Would you please transcribe the records below from the line with "ring pip: (92, 77)" through their final line, exactly and with no other lines?

------------------------------------------------------------

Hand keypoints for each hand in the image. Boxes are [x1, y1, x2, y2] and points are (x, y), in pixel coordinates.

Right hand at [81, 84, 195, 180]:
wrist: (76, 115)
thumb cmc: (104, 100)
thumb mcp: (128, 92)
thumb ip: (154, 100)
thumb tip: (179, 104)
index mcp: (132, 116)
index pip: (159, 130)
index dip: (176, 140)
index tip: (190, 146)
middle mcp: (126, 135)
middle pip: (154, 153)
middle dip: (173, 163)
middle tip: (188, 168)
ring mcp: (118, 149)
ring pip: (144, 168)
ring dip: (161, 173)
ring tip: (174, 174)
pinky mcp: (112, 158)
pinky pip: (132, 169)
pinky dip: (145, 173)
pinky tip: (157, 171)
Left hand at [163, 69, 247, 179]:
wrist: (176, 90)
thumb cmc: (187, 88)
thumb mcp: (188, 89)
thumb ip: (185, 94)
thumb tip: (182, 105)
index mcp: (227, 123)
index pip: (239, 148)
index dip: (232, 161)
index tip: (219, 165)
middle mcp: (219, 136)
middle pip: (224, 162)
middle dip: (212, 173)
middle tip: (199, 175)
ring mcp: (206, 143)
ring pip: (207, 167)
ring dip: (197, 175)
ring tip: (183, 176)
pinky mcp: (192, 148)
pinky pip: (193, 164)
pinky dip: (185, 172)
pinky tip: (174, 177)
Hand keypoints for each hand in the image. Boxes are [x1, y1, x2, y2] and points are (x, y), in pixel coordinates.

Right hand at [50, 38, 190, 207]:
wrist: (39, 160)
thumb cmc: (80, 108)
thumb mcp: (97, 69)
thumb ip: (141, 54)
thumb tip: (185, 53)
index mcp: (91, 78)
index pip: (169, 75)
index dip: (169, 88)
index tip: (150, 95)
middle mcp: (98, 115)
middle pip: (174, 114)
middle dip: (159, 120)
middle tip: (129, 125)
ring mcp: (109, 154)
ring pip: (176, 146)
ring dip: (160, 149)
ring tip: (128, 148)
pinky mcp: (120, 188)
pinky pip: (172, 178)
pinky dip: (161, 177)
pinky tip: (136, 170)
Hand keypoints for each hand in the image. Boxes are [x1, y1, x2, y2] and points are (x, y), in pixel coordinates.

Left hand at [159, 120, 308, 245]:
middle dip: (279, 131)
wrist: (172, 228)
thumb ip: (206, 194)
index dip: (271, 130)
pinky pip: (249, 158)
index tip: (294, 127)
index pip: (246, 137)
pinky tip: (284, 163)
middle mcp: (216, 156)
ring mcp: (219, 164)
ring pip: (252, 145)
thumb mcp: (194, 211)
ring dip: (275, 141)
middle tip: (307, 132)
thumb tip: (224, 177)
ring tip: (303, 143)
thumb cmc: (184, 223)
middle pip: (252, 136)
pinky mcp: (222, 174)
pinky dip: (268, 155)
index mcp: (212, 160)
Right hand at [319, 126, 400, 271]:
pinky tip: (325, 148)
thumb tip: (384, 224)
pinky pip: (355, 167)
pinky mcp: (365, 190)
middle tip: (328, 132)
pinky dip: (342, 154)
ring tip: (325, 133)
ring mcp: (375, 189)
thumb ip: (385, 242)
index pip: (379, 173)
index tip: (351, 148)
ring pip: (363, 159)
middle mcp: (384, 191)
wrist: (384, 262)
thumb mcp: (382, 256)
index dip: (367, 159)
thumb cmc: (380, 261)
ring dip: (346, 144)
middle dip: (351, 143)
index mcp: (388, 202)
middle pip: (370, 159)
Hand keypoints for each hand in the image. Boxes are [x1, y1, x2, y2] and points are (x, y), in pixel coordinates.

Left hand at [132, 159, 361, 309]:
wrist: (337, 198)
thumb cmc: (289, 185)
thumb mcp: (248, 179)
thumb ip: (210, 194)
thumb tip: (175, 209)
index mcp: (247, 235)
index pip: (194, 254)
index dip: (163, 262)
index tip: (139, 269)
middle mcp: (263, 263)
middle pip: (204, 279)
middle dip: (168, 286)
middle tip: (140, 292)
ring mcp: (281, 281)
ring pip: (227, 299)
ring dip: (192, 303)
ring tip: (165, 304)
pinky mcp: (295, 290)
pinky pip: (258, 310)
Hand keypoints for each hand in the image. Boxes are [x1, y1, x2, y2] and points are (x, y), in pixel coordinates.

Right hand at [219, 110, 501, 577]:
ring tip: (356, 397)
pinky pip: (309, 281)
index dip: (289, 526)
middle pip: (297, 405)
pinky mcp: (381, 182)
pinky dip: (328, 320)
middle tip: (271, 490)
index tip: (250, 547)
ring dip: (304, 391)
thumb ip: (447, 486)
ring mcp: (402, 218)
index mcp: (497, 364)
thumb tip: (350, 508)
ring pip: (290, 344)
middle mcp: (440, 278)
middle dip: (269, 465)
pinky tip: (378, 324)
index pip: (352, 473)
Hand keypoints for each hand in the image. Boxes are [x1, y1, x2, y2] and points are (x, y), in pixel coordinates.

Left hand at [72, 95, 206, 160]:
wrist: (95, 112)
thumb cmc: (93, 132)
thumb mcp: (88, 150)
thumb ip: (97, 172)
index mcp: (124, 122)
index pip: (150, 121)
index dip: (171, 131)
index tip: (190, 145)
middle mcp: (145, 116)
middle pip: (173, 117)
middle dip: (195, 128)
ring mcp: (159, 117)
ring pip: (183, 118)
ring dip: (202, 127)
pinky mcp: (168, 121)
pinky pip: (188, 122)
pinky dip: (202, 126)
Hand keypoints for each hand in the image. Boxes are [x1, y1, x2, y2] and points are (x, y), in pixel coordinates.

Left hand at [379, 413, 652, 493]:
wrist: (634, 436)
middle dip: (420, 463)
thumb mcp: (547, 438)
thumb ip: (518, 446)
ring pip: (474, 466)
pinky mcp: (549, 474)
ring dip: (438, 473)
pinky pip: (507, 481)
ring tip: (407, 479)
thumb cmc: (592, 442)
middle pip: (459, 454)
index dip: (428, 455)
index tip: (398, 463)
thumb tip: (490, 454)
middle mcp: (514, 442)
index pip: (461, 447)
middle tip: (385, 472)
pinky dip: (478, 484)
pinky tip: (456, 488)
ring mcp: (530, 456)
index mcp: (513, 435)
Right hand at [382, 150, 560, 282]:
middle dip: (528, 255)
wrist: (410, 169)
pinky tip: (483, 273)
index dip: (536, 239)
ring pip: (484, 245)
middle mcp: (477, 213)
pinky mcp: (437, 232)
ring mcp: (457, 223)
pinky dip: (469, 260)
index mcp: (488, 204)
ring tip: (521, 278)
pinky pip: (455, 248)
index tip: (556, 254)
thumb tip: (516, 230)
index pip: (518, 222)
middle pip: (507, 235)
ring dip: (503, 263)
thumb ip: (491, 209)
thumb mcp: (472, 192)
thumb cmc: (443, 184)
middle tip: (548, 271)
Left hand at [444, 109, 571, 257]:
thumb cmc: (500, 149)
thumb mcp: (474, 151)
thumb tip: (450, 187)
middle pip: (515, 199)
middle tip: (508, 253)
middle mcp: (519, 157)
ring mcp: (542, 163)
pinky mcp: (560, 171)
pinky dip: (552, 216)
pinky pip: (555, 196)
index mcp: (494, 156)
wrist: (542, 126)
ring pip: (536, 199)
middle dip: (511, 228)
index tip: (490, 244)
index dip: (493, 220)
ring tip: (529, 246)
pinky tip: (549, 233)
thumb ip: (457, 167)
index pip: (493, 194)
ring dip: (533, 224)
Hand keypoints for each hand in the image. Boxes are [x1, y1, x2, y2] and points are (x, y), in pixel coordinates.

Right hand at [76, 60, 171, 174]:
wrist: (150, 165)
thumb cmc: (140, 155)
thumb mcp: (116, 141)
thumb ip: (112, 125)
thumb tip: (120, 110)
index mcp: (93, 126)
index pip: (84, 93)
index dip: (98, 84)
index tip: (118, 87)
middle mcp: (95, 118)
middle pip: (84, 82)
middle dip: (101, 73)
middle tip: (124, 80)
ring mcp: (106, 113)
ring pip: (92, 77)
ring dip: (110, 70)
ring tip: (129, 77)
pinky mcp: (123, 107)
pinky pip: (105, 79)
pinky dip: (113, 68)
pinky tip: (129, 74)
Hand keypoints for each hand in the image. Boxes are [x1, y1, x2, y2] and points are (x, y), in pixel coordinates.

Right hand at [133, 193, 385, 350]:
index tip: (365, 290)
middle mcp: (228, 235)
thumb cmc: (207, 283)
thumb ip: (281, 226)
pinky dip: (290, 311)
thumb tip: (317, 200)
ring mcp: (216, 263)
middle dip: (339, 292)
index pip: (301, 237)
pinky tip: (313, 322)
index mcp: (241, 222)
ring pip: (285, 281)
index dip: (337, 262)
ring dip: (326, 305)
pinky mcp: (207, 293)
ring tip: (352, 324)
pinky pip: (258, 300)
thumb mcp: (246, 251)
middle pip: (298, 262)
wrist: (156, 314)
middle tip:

------------------------------------------------------------

▶ ANSWER AREA:
ring pip: (92, 77)
ring dip: (110, 70)
ring tip: (129, 77)
pinky mcp: (123, 107)
pinky pip: (105, 79)
pinky dip: (113, 68)
pinky tip: (129, 74)
Hand keypoints for each hand in the image. Boxes are [x1, y1, x2, y2] and points are (x, y), in pixel coordinates.

Right hand at [133, 193, 385, 350]:
index tip: (365, 290)
middle mcp: (228, 235)
thumb cmc: (207, 283)
thumb ip: (281, 226)
pinky dip: (290, 311)
thumb tip: (317, 200)
ring mcp: (216, 263)
middle dip: (339, 292)
index pip: (301, 237)
pinky tip: (313, 322)
index mcp: (241, 222)
ring pip: (285, 281)
index dip: (337, 262)
ring dip: (326, 305)
pinky mcp: (207, 293)
ring tip: (352, 324)
pinky pip: (258, 300)
thumb mcp: (246, 251)
middle pip: (298, 262)
wrist: (156, 314)
middle tip:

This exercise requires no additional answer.